Most of the fundamental stances were covered in detail in the previous belt curriculum. The stances introduced in this belt are generally variations or alternate approaches to stances you have previously learned. In many cases these newly introduced stances are adaptations from martial art systems that evolved outside of Japan. Some of these stances will be easy and some will be very difficult. Practice each to the best of our ability and do not worry if you are unable to establish the perfect textbook version of a particular stance. All good things come with time and it may take some time to be proficient at some of the more demanding stances. You will utilize many of these stances later in your training. They are introduced now so that you have time to develop these stances before they are used in practical skills.
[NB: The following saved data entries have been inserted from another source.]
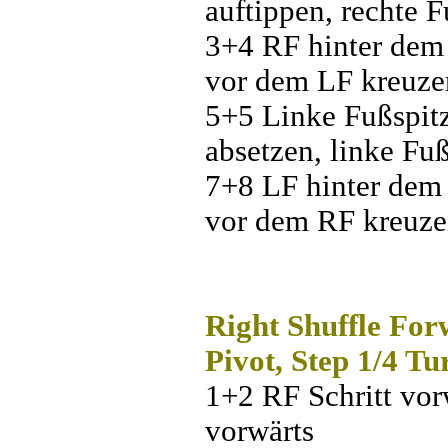
auftippen, rechte F
3+4 RF hinter dem 
vor dem LF kreuze
5+5 Linke Fußspitz
absetzen, linke Fuß
7+8 LF hinter dem 
vor dem RF kreuz
Right Shuffle For
Pivot, Step 1/4 Tu
1+2 RF Schritt vor
vorwärts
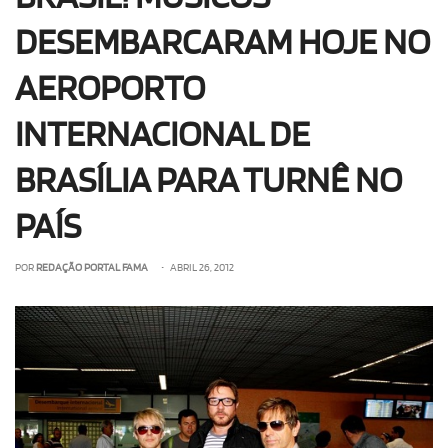
DESEMBARCARAM HOJE NO
AEROPORTO
INTERNACIONAL DE
BRASÍLIA PARA TURNÊ NO
PAÍS
POR
REDAÇÃO PORTAL FAMA
• ABRIL 26, 2012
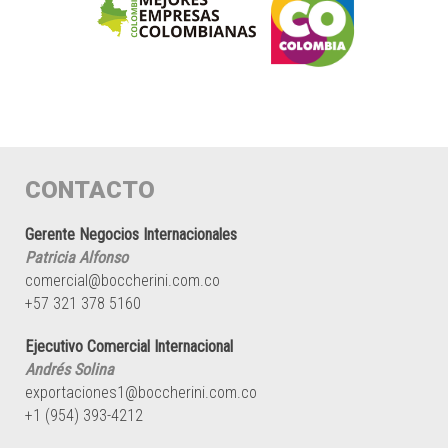
CONTACTO
Gerente Negocios Internacionales
Patricia Alfonso
comercial@boccherini.com.co
+57 321 378 5160
Ejecutivo Comercial Internacional
Andrés Solina
exportaciones1@boccherini.com.co
+1 (954) 393-4212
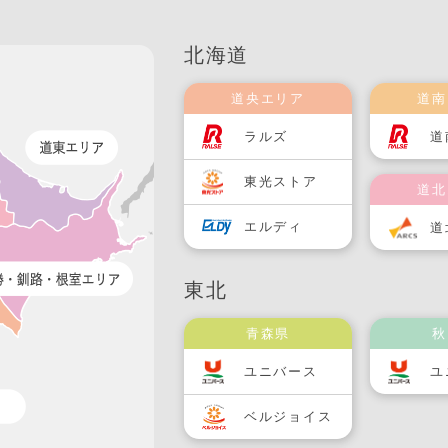
北海道
道央エリア
道南
ラルズ
道
東光ストア
道北
エルディ
道
東北
青森県
秋
ユニバース
ユ
ベルジョイス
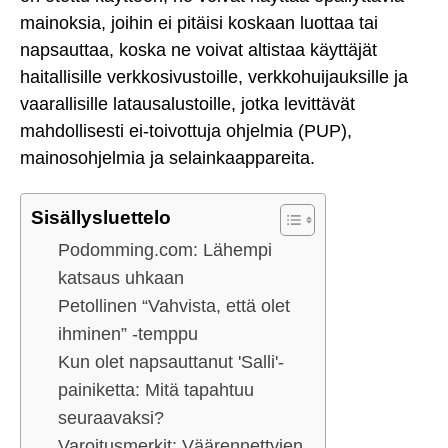
mainoksia, joihin ei pitäisi koskaan luottaa tai
napsauttaa, koska ne voivat altistaa käyttäjät
haitallisille verkkosivustoille, verkkohuijauksille ja
vaarallisille latausalustoille, jotka levittävät
mahdollisesti ei-toivottuja ohjelmia (PUP),
mainosohjelmia ja selainkaappareita.
Sisällysluettelo
Podomming.com: Lähempi
katsaus uhkaan
Petollinen “Vahvista, että olet
ihminen” -temppu
Kun olet napsauttanut 'Salli'-
painiketta: Mitä tapahtuu
seuraavaksi?
Varoitusmerkit: Väärennettyjen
We would like to make an a couple of important points about stances and stance work. There is a great deal of emphasis within the martial arts on the proper foot positions, angles, weight distribution, and torso alignments when adopting the various stances. We think this is all critical information every student should study and appreciate because it suggest when and how the stance might be best employed. This is in reality extremely important information.
But in reality it is only one part of the equation. There are two other equally important aspects of stance work that need to be appreciated.
The first is that stance transitions must be considered to be at least as important and stance posture. You must be able to quickly transition seamlessly from one stance to another. You will find that some stances can be readily adopted from another stance with relative ease. At other times it may be nearly impossible to move from one stance to another – at least in any way that might be consider an efficient or graceful manner.
You should therefore begin to consider stance transitions as an important part of your stance work. It is not longer sufficient to know how to perform a stance. You must know that of course, but you will also now want to understand how best to move into a stance from some other stance and to then subsequently move into a future stance, all while maintaining good balance, vision, centering, and guard positioning.
Which brings us to our final point. You will see innumerable pictures of stances in their ideal form. This may lead you to the mistaken conclusion that stances are held in these positions. This is seldom if ever the case. You must begin to regard stances as transitory. You may be in a stance for mere milliseconds before you transition into another stance.
A stance is adopted to enable you to perform a specific task or function. Once the intended task has been performed the stance is no longer relevant. In fact it has now become a detriment because your opponent will seek to take advantage of that stance’s weaknesses. You must instead immediately define a new purpose and adopt a stance that will help you accomplish that goal. Once that goal is completed that stance must be abandoned in favor of some future function.
So in this sense stances are continually evolving. In any form of conflict you will not be in any posture for more than a fraction of a second. That would leave you vulnerable and susceptible to a potential attack. Instead you move fluidly in and out of various stances utilizing the knowledge you formed while studying stance transitions. So you must therefore come to appreciate stance integrity, stance transitions, and the transitory nature of stances. All three are of vital importance.